Start of Block
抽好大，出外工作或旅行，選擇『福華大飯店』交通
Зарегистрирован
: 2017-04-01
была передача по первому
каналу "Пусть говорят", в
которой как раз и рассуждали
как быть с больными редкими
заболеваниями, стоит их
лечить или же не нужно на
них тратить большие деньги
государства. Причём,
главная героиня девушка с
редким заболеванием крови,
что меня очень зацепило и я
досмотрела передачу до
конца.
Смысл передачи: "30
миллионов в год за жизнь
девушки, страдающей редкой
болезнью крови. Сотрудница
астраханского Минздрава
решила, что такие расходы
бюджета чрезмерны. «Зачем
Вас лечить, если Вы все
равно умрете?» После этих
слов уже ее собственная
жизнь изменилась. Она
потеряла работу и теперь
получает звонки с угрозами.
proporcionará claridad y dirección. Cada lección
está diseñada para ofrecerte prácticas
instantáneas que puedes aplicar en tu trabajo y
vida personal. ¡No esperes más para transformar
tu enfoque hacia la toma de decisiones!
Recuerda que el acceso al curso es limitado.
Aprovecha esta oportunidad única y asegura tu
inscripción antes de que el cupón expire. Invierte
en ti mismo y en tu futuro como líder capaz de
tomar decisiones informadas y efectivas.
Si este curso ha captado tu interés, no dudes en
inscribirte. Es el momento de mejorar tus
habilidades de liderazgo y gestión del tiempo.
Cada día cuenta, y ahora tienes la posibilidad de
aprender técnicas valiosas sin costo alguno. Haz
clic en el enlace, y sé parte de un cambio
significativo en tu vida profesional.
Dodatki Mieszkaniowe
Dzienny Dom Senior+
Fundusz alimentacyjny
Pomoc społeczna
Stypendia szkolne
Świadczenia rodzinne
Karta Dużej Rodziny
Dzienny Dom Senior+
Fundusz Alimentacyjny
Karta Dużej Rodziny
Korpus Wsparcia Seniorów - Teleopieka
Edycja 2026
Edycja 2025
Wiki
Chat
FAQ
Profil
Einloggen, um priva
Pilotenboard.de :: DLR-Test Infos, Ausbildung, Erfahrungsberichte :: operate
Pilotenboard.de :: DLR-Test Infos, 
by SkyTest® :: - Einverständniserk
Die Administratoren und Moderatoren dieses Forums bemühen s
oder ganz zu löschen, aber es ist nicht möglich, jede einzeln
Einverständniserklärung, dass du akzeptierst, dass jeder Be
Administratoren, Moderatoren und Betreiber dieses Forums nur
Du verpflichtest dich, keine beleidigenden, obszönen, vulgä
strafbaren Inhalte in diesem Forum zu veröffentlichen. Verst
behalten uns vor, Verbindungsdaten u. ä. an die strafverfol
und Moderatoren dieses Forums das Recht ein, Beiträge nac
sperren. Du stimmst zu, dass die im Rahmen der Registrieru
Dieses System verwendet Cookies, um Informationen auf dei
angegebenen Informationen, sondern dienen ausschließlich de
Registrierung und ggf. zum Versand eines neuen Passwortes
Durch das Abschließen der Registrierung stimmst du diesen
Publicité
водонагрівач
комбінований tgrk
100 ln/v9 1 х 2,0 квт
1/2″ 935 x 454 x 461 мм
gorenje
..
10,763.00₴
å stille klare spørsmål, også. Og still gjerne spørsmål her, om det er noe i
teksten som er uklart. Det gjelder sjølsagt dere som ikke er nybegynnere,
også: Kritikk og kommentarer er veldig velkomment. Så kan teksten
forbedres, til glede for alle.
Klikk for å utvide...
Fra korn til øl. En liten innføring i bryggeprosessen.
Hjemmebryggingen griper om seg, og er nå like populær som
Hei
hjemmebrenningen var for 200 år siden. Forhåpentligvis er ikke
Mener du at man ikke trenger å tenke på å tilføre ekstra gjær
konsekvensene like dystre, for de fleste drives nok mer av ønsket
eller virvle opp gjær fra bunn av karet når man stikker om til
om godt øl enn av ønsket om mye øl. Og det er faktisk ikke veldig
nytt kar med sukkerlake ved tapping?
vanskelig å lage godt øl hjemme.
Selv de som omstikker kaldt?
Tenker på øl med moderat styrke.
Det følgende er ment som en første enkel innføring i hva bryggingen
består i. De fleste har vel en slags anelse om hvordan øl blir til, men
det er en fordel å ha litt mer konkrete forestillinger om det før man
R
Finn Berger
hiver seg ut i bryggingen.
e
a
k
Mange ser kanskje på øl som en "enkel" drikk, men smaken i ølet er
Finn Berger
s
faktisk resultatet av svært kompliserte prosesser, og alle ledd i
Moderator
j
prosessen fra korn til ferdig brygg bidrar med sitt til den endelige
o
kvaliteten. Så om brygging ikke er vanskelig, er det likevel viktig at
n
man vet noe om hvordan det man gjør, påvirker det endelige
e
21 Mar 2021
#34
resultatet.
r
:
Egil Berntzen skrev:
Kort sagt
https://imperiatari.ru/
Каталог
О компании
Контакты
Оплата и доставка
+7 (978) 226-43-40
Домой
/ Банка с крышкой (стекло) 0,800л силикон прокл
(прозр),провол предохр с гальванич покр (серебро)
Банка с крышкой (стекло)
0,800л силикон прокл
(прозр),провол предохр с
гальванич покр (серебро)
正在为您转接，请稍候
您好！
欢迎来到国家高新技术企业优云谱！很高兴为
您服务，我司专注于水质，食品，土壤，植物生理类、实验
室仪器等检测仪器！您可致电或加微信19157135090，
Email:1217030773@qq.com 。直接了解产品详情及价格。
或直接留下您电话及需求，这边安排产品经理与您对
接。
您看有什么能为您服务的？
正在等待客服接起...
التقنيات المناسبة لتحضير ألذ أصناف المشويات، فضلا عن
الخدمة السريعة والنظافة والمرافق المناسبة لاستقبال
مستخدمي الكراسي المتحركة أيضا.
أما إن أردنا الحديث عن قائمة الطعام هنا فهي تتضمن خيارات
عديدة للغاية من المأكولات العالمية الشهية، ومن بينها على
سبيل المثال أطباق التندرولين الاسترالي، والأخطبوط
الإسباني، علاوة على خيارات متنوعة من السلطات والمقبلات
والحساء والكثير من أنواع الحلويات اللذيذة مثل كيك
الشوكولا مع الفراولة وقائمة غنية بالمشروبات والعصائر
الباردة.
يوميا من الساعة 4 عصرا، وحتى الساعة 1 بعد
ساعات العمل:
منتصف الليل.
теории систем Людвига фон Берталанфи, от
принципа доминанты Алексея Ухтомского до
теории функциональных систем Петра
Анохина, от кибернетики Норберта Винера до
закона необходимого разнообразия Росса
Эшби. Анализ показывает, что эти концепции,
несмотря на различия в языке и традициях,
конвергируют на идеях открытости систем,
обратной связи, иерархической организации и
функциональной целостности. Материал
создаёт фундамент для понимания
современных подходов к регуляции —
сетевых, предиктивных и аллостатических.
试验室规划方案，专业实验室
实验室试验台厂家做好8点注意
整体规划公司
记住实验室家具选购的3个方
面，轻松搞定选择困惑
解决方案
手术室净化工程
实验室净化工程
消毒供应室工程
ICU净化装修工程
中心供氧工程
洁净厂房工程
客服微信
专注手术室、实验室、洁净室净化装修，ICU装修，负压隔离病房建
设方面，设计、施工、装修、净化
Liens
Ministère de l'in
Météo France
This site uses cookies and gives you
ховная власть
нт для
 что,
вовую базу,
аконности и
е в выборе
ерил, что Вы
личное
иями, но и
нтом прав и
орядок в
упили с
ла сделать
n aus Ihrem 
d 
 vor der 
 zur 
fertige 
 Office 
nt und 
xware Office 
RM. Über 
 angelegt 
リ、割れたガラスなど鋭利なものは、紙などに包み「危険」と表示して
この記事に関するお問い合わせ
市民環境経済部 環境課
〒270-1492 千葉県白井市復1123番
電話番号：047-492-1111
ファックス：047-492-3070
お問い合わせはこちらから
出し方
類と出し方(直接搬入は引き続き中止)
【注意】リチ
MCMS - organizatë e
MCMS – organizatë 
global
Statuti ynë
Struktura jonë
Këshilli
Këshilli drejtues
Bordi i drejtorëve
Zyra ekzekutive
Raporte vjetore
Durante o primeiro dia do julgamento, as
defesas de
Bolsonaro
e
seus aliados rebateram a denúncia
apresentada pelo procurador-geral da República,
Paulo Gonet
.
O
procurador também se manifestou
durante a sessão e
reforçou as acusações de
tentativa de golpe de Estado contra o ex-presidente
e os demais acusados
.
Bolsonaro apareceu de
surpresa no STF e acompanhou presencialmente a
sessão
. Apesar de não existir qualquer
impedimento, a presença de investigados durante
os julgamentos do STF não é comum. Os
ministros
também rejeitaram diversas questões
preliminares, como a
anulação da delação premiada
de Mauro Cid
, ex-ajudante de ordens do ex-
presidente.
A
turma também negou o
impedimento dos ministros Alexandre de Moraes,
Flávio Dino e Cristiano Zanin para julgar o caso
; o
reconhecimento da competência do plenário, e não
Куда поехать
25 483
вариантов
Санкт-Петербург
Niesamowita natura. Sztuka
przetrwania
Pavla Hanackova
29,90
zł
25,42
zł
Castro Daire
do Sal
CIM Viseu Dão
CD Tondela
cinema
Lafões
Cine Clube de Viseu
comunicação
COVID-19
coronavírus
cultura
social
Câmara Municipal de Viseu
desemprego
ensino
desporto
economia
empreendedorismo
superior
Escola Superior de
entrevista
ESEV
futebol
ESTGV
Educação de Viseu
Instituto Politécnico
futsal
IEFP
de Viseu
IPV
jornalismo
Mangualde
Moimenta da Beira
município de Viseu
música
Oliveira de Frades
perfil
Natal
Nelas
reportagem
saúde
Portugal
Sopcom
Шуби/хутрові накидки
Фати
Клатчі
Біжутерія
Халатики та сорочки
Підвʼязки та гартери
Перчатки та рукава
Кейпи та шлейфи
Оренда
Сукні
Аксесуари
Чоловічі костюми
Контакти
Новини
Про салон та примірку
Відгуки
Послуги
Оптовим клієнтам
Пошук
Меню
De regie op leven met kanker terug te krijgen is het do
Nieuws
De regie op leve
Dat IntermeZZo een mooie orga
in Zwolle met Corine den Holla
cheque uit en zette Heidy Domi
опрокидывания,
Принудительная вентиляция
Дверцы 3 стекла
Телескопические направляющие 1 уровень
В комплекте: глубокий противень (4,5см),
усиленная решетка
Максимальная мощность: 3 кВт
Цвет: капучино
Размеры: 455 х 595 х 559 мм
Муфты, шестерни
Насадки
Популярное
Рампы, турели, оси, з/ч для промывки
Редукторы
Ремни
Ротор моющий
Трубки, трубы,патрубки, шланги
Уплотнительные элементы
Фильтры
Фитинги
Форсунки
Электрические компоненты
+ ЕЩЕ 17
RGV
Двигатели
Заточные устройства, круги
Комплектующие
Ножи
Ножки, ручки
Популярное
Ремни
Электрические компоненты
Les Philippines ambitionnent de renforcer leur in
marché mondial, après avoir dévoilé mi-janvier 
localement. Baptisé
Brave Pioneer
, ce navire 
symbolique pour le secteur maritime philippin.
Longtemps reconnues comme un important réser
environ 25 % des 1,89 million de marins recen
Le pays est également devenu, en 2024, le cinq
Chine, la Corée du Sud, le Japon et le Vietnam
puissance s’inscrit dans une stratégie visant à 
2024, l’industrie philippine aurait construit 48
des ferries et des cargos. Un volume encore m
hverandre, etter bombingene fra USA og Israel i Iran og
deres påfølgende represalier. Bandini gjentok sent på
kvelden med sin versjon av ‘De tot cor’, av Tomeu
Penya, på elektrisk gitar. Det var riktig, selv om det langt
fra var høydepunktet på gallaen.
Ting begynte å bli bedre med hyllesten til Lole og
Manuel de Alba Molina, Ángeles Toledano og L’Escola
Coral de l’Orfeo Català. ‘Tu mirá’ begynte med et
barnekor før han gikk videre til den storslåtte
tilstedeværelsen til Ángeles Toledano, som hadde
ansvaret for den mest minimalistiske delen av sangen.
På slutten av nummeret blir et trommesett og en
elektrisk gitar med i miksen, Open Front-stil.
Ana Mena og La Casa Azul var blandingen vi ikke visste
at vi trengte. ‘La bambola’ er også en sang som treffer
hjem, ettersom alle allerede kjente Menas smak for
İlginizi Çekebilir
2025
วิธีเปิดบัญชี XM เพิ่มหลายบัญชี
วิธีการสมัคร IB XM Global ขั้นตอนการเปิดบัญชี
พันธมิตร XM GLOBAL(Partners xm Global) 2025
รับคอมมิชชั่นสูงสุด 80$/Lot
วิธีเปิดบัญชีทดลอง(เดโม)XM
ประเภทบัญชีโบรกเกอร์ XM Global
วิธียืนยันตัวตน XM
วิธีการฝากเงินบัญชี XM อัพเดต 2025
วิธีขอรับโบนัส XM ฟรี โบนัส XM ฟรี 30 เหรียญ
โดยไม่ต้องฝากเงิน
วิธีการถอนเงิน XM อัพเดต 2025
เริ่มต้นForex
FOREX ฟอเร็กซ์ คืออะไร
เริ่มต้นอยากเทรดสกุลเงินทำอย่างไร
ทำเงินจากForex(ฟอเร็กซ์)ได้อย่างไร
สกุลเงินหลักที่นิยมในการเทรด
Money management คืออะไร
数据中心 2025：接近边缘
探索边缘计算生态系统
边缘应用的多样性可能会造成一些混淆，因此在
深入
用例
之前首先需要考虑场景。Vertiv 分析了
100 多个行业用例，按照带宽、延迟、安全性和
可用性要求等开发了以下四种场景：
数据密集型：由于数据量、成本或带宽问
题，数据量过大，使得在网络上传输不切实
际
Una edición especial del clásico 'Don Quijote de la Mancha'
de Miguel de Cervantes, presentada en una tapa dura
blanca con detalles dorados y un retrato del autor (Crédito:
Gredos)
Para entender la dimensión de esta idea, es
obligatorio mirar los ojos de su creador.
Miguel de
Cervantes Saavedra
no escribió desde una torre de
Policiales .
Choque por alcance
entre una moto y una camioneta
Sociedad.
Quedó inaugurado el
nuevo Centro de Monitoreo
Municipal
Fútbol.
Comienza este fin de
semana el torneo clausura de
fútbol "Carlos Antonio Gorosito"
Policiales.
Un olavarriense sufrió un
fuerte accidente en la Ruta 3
End of Block
To do — Set down exactly, and only, the lines from the one containing "des ferries et des cargos. Un volume encore m" to the final line of the data.

Final answer —
des ferries et des cargos. Un volume encore m
hverandre, etter bombingene fra USA og Israel i Iran og
deres påfølgende represalier. Bandini gjentok sent på
kvelden med sin versjon av ‘De tot cor’, av Tomeu
Penya, på elektrisk gitar. Det var riktig, selv om det langt
fra var høydepunktet på gallaen.
Ting begynte å bli bedre med hyllesten til Lole og
Manuel de Alba Molina, Ángeles Toledano og L’Escola
Coral de l’Orfeo Català. ‘Tu mirá’ begynte med et
barnekor før han gikk videre til den storslåtte
tilstedeværelsen til Ángeles Toledano, som hadde
ansvaret for den mest minimalistiske delen av sangen.
På slutten av nummeret blir et trommesett og en
elektrisk gitar med i miksen, Open Front-stil.
Ana Mena og La Casa Azul var blandingen vi ikke visste
at vi trengte. ‘La bambola’ er også en sang som treffer
hjem, ettersom alle allerede kjente Menas smak for
İlginizi Çekebilir
2025
วิธีเปิดบัญชี XM เพิ่มหลายบัญชี
วิธีการสมัคร IB XM Global ขั้นตอนการเปิดบัญชี
พันธมิตร XM GLOBAL(Partners xm Global) 2025
รับคอมมิชชั่นสูงสุด 80$/Lot
วิธีเปิดบัญชีทดลอง(เดโม)XM
ประเภทบัญชีโบรกเกอร์ XM Global
วิธียืนยันตัวตน XM
วิธีการฝากเงินบัญชี XM อัพเดต 2025
วิธีขอรับโบนัส XM ฟรี โบนัส XM ฟรี 30 เหรียญ
โดยไม่ต้องฝากเงิน
วิธีการถอนเงิน XM อัพเดต 2025
เริ่มต้นForex
FOREX ฟอเร็กซ์ คืออะไร
เริ่มต้นอยากเทรดสกุลเงินทำอย่างไร
ทำเงินจากForex(ฟอเร็กซ์)ได้อย่างไร
สกุลเงินหลักที่นิยมในการเทรด
Money management คืออะไร
数据中心 2025：接近边缘
探索边缘计算生态系统
边缘应用的多样性可能会造成一些混淆，因此在
深入
用例
之前首先需要考虑场景。Vertiv 分析了
100 多个行业用例，按照带宽、延迟、安全性和
可用性要求等开发了以下四种场景：
数据密集型：由于数据量、成本或带宽问
题，数据量过大，使得在网络上传输不切实
际
Una edición especial del clásico 'Don Quijote de la Mancha'
de Miguel de Cervantes, presentada en una tapa dura
blanca con detalles dorados y un retrato del autor (Crédito:
Gredos)
Para entender la dimensión de esta idea, es
obligatorio mirar los ojos de su creador.
Miguel de
Cervantes Saavedra
no escribió desde una torre de
Policiales .
Choque por alcance
entre una moto y una camioneta
Sociedad.
Quedó inaugurado el
nuevo Centro de Monitoreo
Municipal
Fútbol.
Comienza este fin de
semana el torneo clausura de
fútbol "Carlos Antonio Gorosito"
Policiales.
Un olavarriense sufrió un
fuerte accidente en la Ruta 3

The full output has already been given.